By Sarah Newman
Sarah Newman is part of the Communications Committee for CitSci.org, a community-driven website that provides tools for any new or existing research.
When e-coli levels spiked in area waters, Virginia Master Naturalists stepped in to help. As part of a citizen science project, they conducted pre and post-intervention data collection to help determine whether or not management actions were reducing e-coli abundance.
Why? Because Virginia is a place they call home. And a new paper by a team of researchers, including lead author and CitSci.org director Greg Newman, demonstrates that when a connection to ‘home’ or a connection to a specific place, called ‘the power of place’, is incorporated into the planning and implementation of citizen science projects, those projects are more effective.
In Leveraging the power of place in citizen science for effective conservation decision making, researchers wanted to identify why so many citizen science projects struggle to see results in three key areas – 1) meeting decision maker needs, 2) generating useful data to inform decisions, and 3) improving community social-ecological resilience.
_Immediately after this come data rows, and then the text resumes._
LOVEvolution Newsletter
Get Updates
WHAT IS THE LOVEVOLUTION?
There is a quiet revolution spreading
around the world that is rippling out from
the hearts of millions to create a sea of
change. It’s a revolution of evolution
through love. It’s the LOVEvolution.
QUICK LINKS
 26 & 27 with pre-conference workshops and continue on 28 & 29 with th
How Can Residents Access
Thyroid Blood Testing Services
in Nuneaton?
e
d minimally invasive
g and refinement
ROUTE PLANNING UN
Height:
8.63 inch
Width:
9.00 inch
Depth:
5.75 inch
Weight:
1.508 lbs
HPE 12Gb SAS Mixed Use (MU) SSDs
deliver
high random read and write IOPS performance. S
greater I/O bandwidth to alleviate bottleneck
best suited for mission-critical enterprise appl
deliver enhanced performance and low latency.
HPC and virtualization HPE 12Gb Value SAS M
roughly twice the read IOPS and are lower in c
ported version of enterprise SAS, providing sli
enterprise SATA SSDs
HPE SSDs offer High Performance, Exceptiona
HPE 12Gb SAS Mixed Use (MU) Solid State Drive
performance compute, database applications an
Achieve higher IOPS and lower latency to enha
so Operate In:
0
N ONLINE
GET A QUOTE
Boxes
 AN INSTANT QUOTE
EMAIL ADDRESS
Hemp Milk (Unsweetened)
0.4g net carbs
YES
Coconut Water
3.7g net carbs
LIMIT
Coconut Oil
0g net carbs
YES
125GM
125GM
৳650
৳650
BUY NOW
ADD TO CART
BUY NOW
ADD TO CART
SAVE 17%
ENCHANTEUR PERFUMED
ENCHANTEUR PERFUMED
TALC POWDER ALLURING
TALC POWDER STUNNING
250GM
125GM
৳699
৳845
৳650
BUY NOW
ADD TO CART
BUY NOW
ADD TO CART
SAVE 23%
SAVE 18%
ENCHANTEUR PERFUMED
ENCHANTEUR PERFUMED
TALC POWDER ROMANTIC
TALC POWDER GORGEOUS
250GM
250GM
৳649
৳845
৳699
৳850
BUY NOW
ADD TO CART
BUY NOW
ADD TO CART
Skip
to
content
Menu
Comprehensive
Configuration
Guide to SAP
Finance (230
The team analyzed 134 case studies from three large citizen science organizations, CitSci.org, The Stewardship Network New England, and EarthWatch. They coded the projects across five place-based dimensions, looking at whether or not the projects emphasized connectedness to natural and human communities, what stories and unique place names the projects included, whether the projects sought creative, meaningful, and innovative ways participants could help shape the project and the place, and other areas.
The data demonstrated that incorporating the concept of ‘power of place’ into the planning and implementation of citizen science projects improves conservation decision making and may increase project participation and improve community resilience. The Virginia Master Naturalist e-coli monitoring program included their volunteers in the process of determining whether initial management decisions demonstrated desired results. In another project, the Maine Brook Trout Survey, volunteer anglers surveyed remote ponds and streams for trout and results were used to help inform fisheries management decisions. These are a just few examples uncovered by the authors of projects incorporating place in ways that improved effectiveness for decision making.